Projets à "haute valeur environnementale"

Les sénateurs demandent en outre plus d'études économiques, en mesurant l'impact de la méthanisation sur le prix du foncier, et scientifiques, par exemple sur la valeur agronomique du digestat avec la mise en place de parcelles témoins.
Selon eux, les projets à "haute valeur environnementale" doivent être encouragés. Dans cette optique, ils appellent à conserver le plafond de 15% de cultures alimentaires ou énergétiques, cultivées à titre principal, auxquelles les installations de méthanisation peuvent avoir recours, et contrôler son application. Ils veulent aussi "préserver le modèle à la française", privilégiant la valorisation des déchets réels, encadrant l’exploitation énergétique de cultures à vocation alimentaire – en conservant une limite de cultures dédiées dans les intrants utilisés par la méthanisation – et autorisant la valorisation des cultures intermédiaires à vocation énergétique (CIVE), dont ils veulent aussi clarifier la définition.

Culture de la prévention des risques à développer

Les sénateurs souhaitent aussi que soit élaboré "un cadre 'risques' approprié" et jugent nécessaire d'"accompagner le secteur dans le développement d'une culture de la prévention des risques" parmi tous les acteurs de la méthanisation, notamment en renforçant les offres de formation continue et en familiarisant les étudiants aux enjeux de la méthanisation dès la formation initiale au sein des établissements d'enseignement agricole. Ils voudraient aussi que soient évalués la simplification du régime des installations classées pour la protection de l'environnement (ICPE) et l'impact économique du nouveau régime ICPE pour "en tirer les conclusions en termes de compensation dans le cadre d'un maintien des objectifs".

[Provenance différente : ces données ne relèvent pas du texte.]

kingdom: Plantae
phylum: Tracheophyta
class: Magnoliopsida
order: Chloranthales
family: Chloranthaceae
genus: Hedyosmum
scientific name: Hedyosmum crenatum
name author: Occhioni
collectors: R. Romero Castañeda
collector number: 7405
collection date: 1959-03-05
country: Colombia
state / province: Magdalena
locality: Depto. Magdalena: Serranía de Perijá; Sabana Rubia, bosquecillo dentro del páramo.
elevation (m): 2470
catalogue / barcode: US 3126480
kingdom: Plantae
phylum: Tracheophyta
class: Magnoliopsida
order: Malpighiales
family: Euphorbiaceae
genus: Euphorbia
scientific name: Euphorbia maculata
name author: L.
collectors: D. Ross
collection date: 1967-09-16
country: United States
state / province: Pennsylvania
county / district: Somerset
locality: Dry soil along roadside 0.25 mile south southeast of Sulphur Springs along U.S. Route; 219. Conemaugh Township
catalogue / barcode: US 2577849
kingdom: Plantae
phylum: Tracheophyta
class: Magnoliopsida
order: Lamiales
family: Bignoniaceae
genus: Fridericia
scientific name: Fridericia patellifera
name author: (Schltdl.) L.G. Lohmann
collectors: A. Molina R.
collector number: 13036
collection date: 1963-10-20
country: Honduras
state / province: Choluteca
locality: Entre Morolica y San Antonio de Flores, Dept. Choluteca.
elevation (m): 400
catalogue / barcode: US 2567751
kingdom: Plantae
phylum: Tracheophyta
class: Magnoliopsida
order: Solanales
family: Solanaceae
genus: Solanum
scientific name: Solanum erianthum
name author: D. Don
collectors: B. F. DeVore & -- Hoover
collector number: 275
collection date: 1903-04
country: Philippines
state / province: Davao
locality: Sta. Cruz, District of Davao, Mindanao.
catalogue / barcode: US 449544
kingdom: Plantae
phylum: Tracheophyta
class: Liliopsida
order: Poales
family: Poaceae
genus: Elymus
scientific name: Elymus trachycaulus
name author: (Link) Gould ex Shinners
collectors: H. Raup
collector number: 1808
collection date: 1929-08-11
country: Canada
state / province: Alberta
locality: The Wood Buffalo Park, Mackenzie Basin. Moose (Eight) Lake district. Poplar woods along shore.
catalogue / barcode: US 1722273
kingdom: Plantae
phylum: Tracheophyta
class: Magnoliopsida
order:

Outils de concertation à l'échelle régionale et locale

La mission d’information appelle par ailleurs au renforcement des outils de concertation, tant à l’échelle des unités de méthanisation qu’à l’échelle régionale (ou infrarégionale). "Le manque de dialogue local est souvent préjudiciable au développement des plus petites installations, soumises à une simple déclaration au titre de la réglementation ICPE qui n’impose alors aucun cadre obligatoire en matière de concertation. Une communication en amont du projet gagnerait à être généralisée pour les installations relevant de ce régime", relèvent les sénateurs.  
"Le dialogue autour de la méthanisation peut également être renforcé à l’échelle des territoires, soulignent-ils. Certaines régions (Grand Est, Occitanie, Hauts-de-France, Normandie...) ont ainsi mis en place des outils de concertation locale visant le renforcement de l’acceptabilité des projets. S’il est encore trop tôt pour mesurer leur efficacité, la mission d’information porte un regard favorable à ces initiatives, dont d’autres régions (ou départements) pourraient s’inspirer".    Les sénateurs prônent enfin "une information nationale 'grand public' afin de diffuser une connaissance générale minimale de la méthanisation". "Dans la même perspective, et afin de prévenir les oppositions locales pouvant surgir dans les territoires, ajoutent-ils, des programmes d’information sur la méthanisation agricole dans les territoires, par exemple par l'organisation de journées portes ouvertes, pourraient être menés."